## START Records for the task
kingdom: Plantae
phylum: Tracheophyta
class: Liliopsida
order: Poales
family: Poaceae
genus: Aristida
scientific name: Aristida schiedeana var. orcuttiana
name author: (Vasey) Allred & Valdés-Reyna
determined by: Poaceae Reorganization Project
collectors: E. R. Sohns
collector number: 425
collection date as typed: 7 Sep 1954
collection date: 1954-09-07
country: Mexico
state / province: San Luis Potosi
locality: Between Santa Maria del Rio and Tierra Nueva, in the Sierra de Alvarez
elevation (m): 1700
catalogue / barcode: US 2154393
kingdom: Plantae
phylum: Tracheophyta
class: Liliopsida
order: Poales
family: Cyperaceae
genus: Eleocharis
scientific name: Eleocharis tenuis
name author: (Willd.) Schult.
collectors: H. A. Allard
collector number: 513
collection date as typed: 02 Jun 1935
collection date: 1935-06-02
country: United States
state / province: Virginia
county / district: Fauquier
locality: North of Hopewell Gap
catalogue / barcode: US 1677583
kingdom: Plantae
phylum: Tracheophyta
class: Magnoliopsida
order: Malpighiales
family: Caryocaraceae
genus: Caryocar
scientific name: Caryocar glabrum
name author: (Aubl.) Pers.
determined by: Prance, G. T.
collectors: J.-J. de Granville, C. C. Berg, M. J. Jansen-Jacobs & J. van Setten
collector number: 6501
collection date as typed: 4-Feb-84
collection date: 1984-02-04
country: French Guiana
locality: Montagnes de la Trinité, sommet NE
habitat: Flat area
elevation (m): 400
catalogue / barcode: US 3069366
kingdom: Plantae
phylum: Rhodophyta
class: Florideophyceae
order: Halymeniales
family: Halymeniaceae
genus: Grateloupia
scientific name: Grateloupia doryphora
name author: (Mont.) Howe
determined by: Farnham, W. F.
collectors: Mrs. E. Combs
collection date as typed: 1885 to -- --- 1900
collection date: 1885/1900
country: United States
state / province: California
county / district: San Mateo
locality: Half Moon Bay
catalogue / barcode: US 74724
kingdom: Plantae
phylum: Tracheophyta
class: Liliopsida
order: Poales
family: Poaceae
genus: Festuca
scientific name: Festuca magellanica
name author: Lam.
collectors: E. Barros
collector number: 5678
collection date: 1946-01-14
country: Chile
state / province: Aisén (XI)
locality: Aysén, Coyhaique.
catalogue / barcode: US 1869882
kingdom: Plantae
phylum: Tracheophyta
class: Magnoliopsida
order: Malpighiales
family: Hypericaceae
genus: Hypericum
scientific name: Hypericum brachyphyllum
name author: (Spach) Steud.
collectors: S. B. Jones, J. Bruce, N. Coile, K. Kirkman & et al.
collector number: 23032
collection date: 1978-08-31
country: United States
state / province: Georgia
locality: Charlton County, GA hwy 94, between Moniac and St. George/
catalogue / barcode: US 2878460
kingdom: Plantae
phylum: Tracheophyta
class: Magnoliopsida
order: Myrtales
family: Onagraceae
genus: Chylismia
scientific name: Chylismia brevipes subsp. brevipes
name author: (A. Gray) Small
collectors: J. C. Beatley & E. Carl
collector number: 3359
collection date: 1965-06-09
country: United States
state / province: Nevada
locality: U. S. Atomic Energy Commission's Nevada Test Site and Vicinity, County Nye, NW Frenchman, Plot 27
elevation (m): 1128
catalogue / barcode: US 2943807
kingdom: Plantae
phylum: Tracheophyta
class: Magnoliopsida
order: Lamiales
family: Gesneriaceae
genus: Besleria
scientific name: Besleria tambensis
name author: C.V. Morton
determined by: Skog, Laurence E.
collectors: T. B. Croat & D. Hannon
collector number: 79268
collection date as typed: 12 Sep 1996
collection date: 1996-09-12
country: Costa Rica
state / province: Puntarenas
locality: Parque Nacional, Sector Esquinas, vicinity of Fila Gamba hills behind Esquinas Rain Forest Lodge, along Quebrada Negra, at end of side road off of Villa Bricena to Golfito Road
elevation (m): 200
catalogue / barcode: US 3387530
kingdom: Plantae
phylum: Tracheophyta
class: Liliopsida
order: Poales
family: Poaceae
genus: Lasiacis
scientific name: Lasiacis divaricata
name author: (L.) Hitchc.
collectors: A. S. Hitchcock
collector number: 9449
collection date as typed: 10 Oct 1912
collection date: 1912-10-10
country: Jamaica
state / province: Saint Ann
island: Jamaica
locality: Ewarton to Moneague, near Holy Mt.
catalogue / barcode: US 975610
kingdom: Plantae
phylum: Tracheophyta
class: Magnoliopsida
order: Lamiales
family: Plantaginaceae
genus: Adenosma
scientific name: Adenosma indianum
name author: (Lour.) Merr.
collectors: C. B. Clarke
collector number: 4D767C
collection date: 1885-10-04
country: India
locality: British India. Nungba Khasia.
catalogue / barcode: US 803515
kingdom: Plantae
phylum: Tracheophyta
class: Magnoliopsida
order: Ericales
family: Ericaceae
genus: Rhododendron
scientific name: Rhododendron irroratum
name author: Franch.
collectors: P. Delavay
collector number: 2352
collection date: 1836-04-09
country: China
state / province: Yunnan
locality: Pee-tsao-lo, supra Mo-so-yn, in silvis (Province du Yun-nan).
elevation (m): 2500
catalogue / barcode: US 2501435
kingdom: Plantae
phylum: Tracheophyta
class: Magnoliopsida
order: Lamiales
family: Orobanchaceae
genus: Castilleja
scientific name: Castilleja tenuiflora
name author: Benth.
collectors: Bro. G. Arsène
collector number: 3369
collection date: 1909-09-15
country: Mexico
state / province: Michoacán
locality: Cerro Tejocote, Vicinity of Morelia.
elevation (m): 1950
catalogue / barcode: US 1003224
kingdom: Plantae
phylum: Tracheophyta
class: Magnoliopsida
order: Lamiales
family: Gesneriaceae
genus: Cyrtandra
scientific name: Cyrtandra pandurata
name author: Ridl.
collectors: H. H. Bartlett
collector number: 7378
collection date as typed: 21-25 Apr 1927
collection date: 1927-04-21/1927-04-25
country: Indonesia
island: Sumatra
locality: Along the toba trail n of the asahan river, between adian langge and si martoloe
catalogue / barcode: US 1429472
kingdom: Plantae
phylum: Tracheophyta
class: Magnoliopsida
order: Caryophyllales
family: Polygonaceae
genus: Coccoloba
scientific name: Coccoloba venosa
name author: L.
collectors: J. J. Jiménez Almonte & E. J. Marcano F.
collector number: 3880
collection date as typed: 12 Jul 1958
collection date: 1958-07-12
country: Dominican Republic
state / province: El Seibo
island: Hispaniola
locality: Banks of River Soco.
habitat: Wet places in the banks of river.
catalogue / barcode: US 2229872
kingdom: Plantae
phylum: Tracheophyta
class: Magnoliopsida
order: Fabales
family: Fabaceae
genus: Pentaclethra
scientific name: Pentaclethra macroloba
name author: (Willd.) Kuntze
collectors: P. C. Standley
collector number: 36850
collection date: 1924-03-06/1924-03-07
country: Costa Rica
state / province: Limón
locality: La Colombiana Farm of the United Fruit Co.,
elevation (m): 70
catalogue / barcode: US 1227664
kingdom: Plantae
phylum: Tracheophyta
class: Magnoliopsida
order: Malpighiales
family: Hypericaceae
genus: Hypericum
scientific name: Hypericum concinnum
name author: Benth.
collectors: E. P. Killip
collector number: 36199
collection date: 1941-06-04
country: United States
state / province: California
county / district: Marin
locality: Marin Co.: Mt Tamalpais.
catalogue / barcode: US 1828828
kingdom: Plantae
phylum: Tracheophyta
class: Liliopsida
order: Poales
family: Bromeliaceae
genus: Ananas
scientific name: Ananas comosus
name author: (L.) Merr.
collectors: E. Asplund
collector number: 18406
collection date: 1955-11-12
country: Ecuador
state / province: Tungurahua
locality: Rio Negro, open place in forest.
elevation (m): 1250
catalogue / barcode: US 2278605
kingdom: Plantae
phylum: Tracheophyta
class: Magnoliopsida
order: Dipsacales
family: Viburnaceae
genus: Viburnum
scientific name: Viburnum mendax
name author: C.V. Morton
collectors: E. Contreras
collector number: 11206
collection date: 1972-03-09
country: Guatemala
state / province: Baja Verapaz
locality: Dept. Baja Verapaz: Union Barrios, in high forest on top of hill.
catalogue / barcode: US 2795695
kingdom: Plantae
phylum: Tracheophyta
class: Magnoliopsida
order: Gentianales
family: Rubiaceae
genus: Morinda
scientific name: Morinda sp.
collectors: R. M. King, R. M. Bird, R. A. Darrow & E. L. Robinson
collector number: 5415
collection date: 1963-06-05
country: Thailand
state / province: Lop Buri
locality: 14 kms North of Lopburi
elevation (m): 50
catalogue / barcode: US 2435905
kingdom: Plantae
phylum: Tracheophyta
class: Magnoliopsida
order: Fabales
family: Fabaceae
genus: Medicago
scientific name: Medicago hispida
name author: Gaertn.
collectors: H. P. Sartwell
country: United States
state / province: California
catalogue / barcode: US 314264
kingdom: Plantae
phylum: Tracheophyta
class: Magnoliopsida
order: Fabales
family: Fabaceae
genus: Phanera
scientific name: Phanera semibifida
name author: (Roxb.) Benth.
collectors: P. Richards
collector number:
## END Records for the task
Print the lines from the one with "locality: Along the" up to and including the one with "collection date: 1924-03-06/1924-03-07", keeping each line as it stands.

# Exercise output
locality: Along the toba trail n of the asahan river, between adian langge and si martoloe
catalogue / barcode: US 1429472
kingdom: Plantae
phylum: Tracheophyta
class: Magnoliopsida
order: Caryophyllales
family: Polygonaceae
genus: Coccoloba
scientific name: Coccoloba venosa
name author: L.
collectors: J. J. Jiménez Almonte & E. J. Marcano F.
collector number: 3880
collection date as typed: 12 Jul 1958
collection date: 1958-07-12
country: Dominican Republic
state / province: El Seibo
island: Hispaniola
locality: Banks of River Soco.
habitat: Wet places in the banks of river.
catalogue / barcode: US 2229872
kingdom: Plantae
phylum: Tracheophyta
class: Magnoliopsida
order: Fabales
family: Fabaceae
genus: Pentaclethra
scientific name: Pentaclethra macroloba
name author: (Willd.) Kuntze
collectors: P. C. Standley
collector number: 36850
collection date: 1924-03-06/1924-03-07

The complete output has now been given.